_ACTION ITEM_
Quote all of the lines below word for word, leaving out the pictures.

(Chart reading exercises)

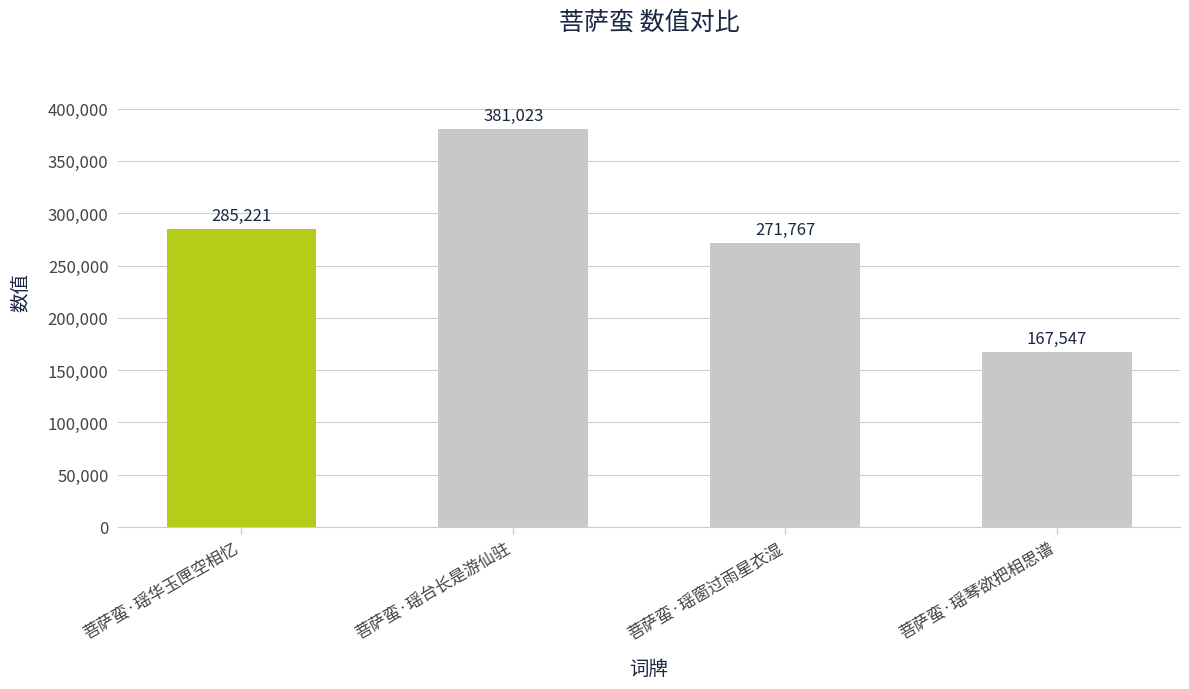

The value at 菩萨蛮·瑶华玉匣空相忆 is 285221. True or false?

True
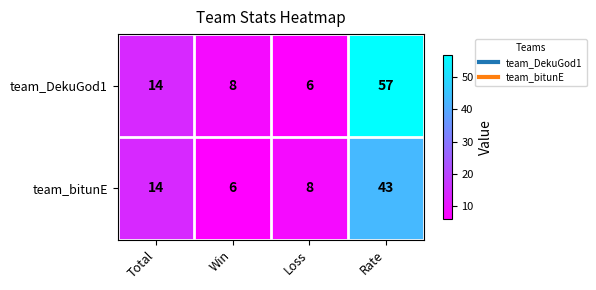

At which category is the sum across all series the highest?

Rate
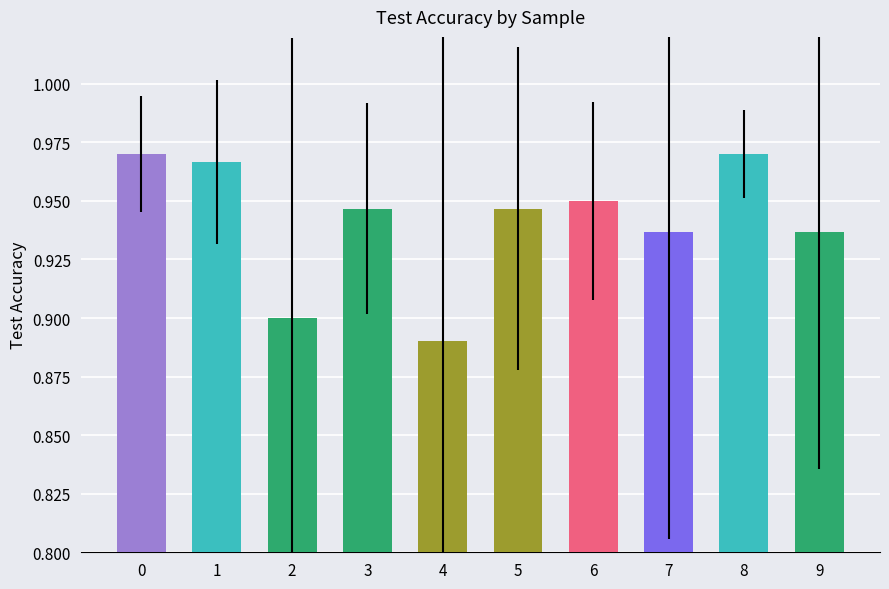

Which label corresponds to the smallest value in the chart?

4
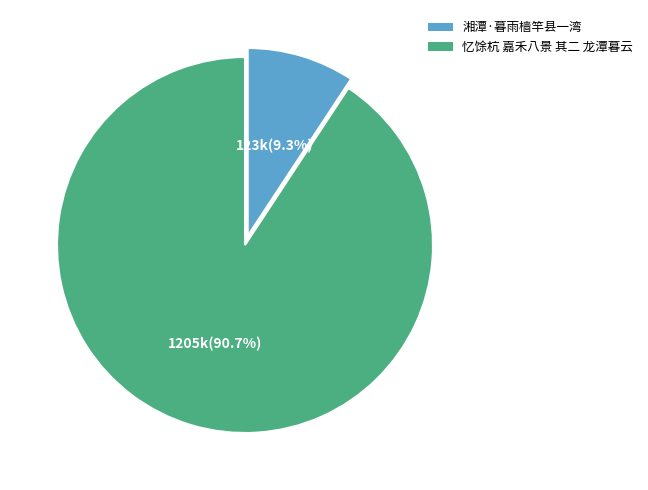

The 忆馀杭 嘉禾八景 其二 龙潭暮云 slice represents 99% of the pie. True or false?

False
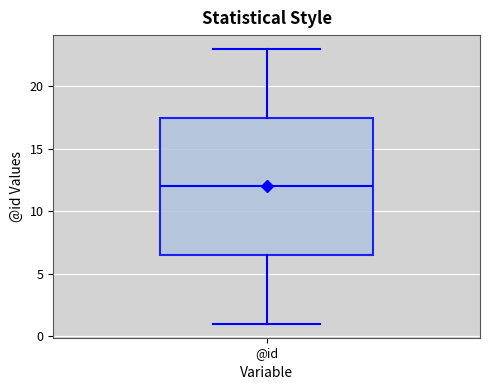

Where does the upper whisker of the box for @id end on the y-axis? The values are not printed on the chart, so give them approximately, as read against the axis.

23.0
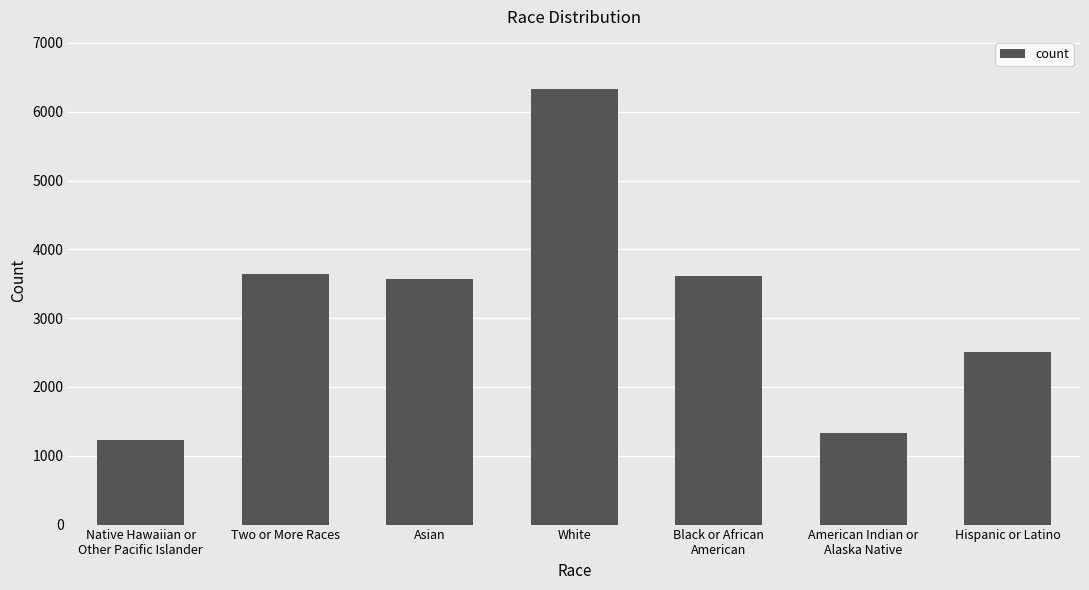

Between Two or More Races and Hispanic or Latino, which is larger?

Two or More Races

_YOUR RESPONSE_
The value at 菩萨蛮·瑶华玉匣空相忆 is 285221. True or false?

True

At which category is the sum across all series the highest?

Rate

Which label corresponds to the smallest value in the chart?

4

The 忆馀杭 嘉禾八景 其二 龙潭暮云 slice represents 99% of the pie. True or false?

False

Where does the upper whisker of the box for @id end on the y-axis? The values are not printed on the chart, so give them approximately, as read against the axis.

23.0

Between Two or More Races and Hispanic or Latino, which is larger?

Two or More Races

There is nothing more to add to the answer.